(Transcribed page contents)
=== Section Start ===

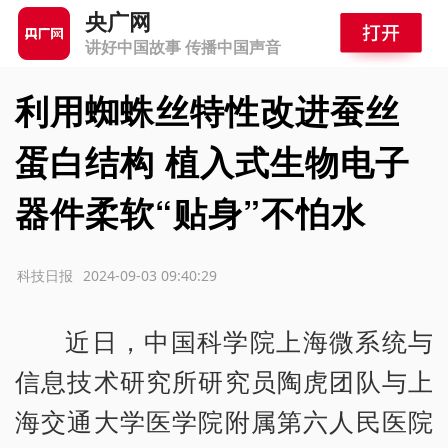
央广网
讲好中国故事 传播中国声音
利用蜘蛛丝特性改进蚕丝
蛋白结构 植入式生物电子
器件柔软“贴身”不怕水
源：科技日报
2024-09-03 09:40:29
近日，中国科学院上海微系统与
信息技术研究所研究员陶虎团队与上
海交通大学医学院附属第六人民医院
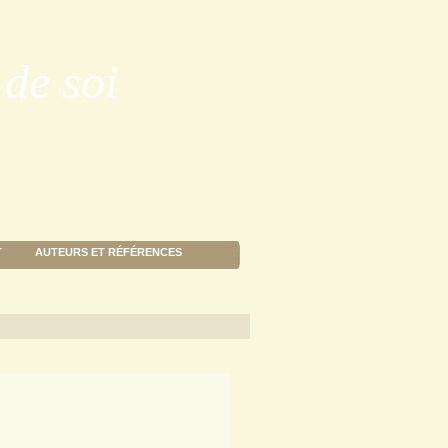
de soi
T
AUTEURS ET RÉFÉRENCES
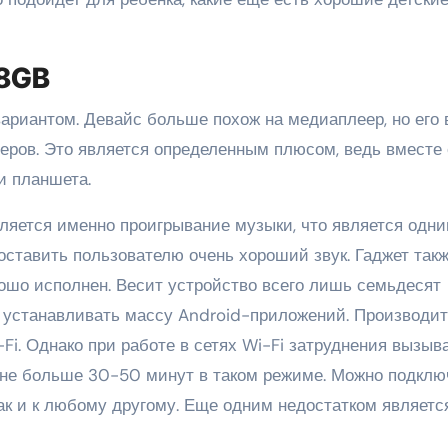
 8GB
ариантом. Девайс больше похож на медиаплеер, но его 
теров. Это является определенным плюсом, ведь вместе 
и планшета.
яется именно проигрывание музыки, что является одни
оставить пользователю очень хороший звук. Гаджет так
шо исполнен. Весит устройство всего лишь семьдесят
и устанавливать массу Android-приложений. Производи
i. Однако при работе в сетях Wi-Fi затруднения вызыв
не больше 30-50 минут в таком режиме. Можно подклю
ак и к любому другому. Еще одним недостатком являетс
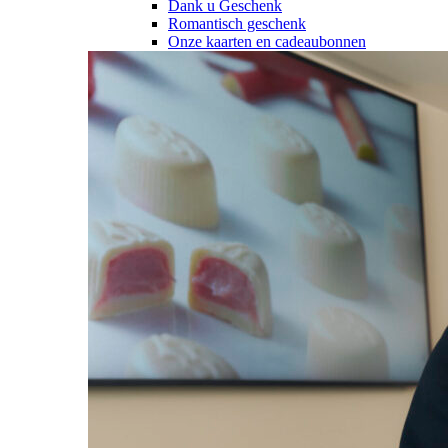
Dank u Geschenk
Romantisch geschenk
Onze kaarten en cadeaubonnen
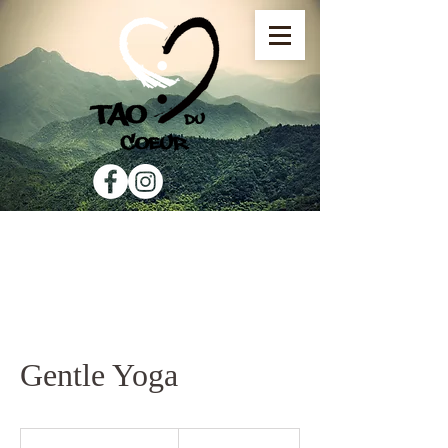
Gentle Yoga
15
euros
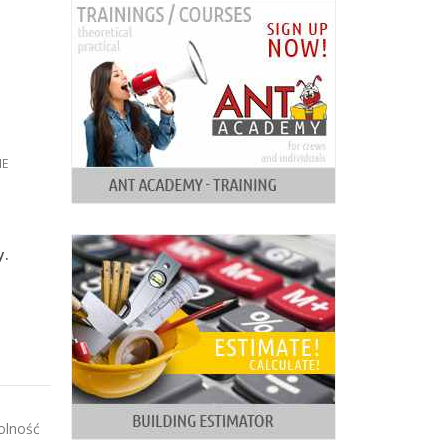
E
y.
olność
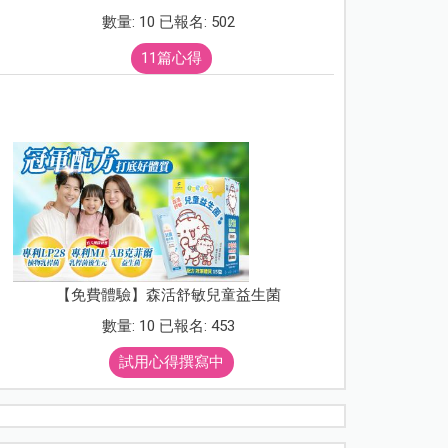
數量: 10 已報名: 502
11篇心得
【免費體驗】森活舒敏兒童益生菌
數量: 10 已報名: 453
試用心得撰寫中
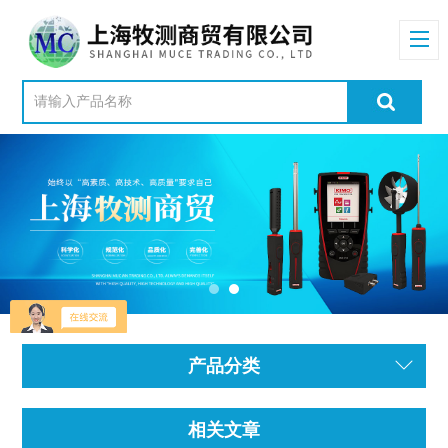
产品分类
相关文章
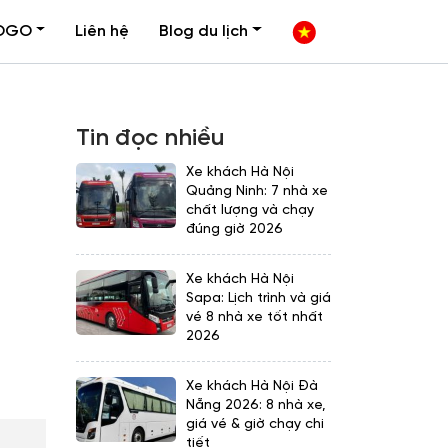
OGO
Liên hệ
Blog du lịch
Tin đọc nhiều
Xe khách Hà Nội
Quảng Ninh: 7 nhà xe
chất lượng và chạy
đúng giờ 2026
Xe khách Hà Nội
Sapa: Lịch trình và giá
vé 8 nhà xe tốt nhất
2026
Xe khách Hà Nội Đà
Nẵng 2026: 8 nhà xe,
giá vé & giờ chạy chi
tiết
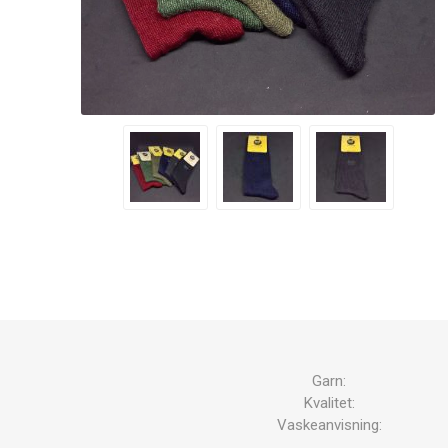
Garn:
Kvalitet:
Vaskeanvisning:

=== Section End ===
=== Section Start ===

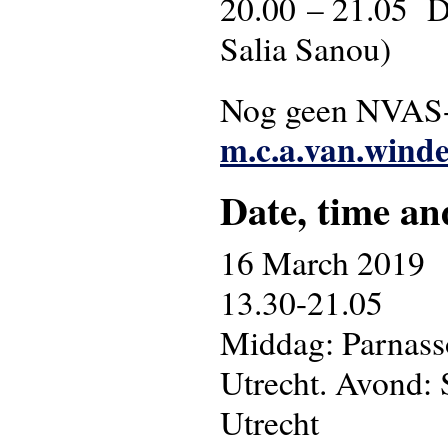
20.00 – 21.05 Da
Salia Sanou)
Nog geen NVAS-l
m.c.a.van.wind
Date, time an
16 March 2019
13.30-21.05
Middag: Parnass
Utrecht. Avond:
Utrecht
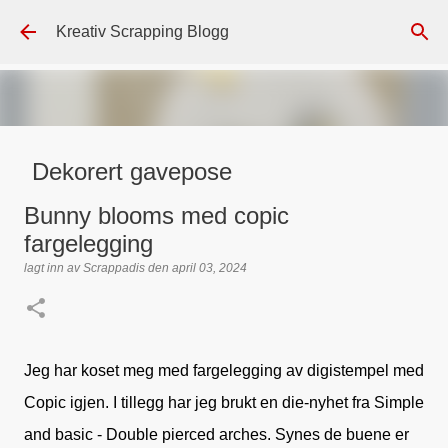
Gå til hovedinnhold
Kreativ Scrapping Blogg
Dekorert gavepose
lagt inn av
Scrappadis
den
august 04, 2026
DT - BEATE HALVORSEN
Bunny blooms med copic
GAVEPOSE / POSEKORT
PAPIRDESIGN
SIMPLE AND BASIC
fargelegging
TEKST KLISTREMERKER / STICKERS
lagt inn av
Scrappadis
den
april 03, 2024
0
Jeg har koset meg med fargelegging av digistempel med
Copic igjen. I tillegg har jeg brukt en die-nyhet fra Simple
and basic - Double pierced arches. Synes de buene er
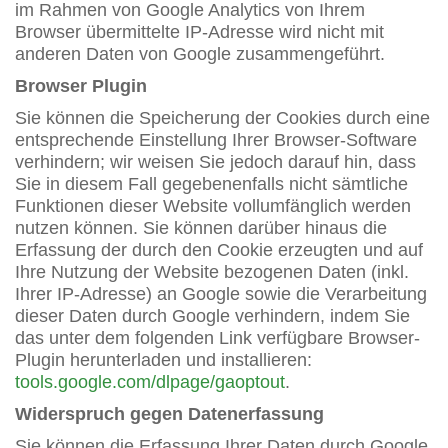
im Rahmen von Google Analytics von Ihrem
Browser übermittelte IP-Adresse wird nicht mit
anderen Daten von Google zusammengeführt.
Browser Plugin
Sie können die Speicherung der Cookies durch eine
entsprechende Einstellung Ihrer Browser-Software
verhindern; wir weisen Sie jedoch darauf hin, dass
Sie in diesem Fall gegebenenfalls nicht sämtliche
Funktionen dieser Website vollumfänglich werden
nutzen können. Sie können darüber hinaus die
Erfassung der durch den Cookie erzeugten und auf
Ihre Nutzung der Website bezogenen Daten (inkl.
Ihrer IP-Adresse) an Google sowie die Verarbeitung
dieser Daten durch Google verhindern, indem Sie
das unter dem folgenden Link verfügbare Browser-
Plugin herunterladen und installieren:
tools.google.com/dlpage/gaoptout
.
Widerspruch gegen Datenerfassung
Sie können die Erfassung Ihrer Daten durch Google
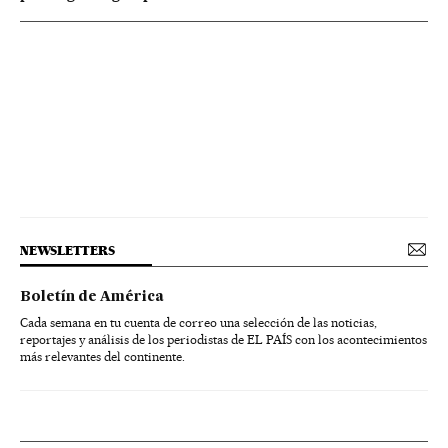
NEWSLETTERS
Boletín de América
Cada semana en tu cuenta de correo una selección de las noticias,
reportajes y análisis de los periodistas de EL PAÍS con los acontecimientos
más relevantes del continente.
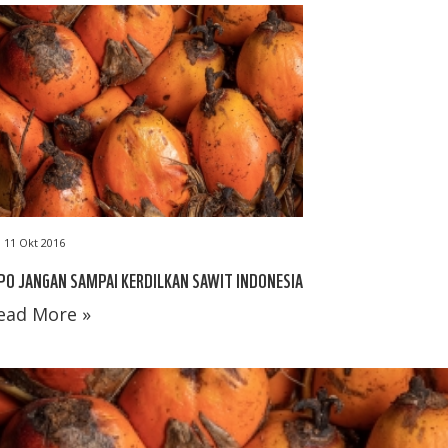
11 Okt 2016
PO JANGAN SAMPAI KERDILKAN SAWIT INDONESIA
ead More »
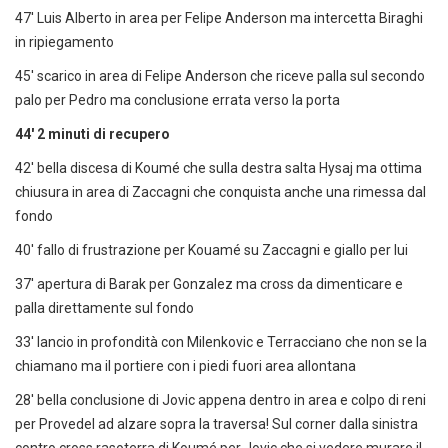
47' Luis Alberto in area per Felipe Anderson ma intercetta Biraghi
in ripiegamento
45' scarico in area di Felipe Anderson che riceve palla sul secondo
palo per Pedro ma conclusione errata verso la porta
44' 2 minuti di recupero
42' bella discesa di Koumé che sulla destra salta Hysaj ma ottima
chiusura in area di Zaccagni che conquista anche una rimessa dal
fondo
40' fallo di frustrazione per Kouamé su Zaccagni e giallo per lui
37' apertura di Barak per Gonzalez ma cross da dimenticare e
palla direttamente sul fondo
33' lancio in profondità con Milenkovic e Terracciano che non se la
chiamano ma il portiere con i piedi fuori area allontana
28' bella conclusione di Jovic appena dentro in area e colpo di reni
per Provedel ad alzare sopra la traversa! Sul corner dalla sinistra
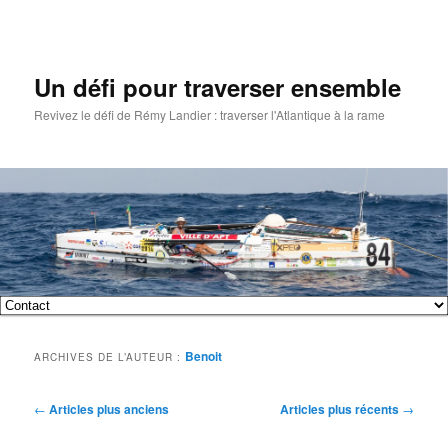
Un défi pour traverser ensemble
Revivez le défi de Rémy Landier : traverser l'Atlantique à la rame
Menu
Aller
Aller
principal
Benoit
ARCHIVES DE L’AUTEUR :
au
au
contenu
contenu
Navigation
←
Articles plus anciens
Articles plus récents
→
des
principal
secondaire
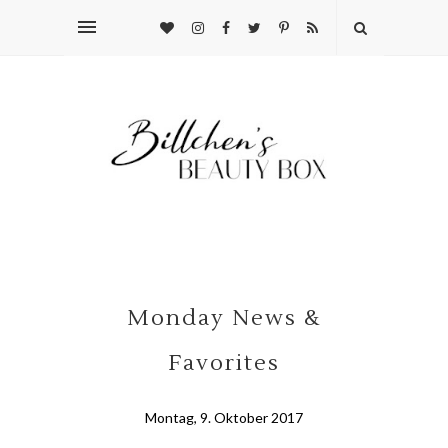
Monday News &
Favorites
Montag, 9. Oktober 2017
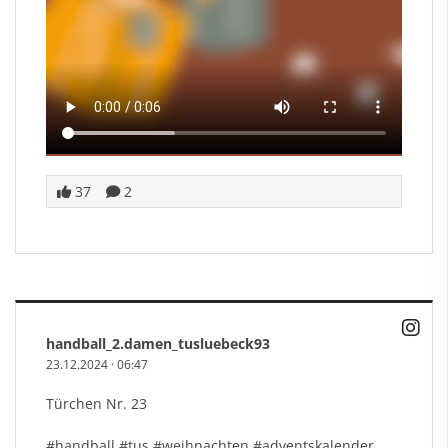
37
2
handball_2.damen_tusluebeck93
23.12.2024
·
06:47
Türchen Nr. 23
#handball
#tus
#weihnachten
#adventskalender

=== Section End ===
=== Section Start ===

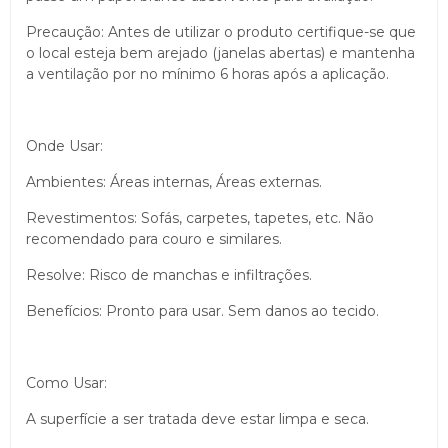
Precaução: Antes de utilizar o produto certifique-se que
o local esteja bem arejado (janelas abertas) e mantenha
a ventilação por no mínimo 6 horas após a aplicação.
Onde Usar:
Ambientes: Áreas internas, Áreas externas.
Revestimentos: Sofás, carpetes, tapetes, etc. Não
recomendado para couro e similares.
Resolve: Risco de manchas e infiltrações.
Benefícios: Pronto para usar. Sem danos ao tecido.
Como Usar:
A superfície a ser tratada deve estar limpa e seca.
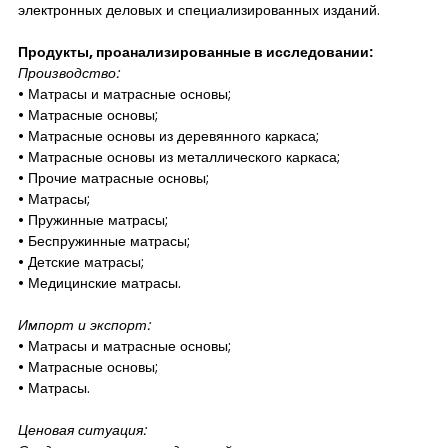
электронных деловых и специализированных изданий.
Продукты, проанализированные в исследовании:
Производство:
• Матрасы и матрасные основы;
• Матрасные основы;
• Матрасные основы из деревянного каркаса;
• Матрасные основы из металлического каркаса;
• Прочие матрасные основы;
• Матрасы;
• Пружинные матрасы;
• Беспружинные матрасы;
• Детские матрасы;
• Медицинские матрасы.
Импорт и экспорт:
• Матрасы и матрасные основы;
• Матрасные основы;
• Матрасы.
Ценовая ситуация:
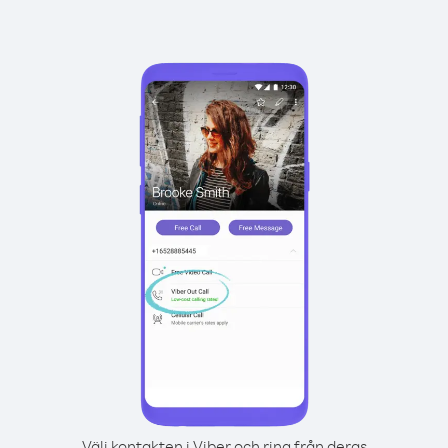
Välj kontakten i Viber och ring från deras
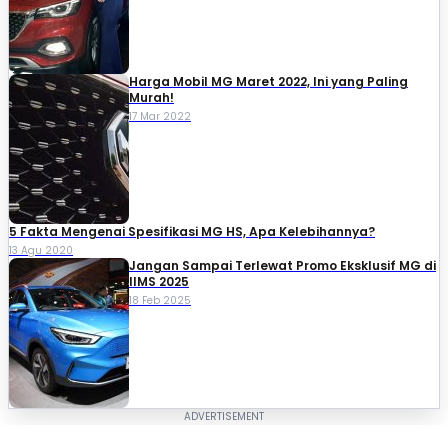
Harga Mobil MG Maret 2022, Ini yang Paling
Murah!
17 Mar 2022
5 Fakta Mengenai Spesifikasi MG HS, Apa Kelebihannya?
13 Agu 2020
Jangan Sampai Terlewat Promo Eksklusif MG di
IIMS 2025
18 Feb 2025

=== Section End ===

Repeat word for word the lines of the listing from the line with "Välj kontakten i Viber och ring från deras" to the line with "18 Feb 2025", including both of those lines. Leave the pictures out.

Written response —
Välj kontakten i Viber och ring från deras
Harga Mobil MG Maret 2022, Ini yang Paling
Murah!
17 Mar 2022
5 Fakta Mengenai Spesifikasi MG HS, Apa Kelebihannya?
13 Agu 2020
Jangan Sampai Terlewat Promo Eksklusif MG di
IIMS 2025
18 Feb 2025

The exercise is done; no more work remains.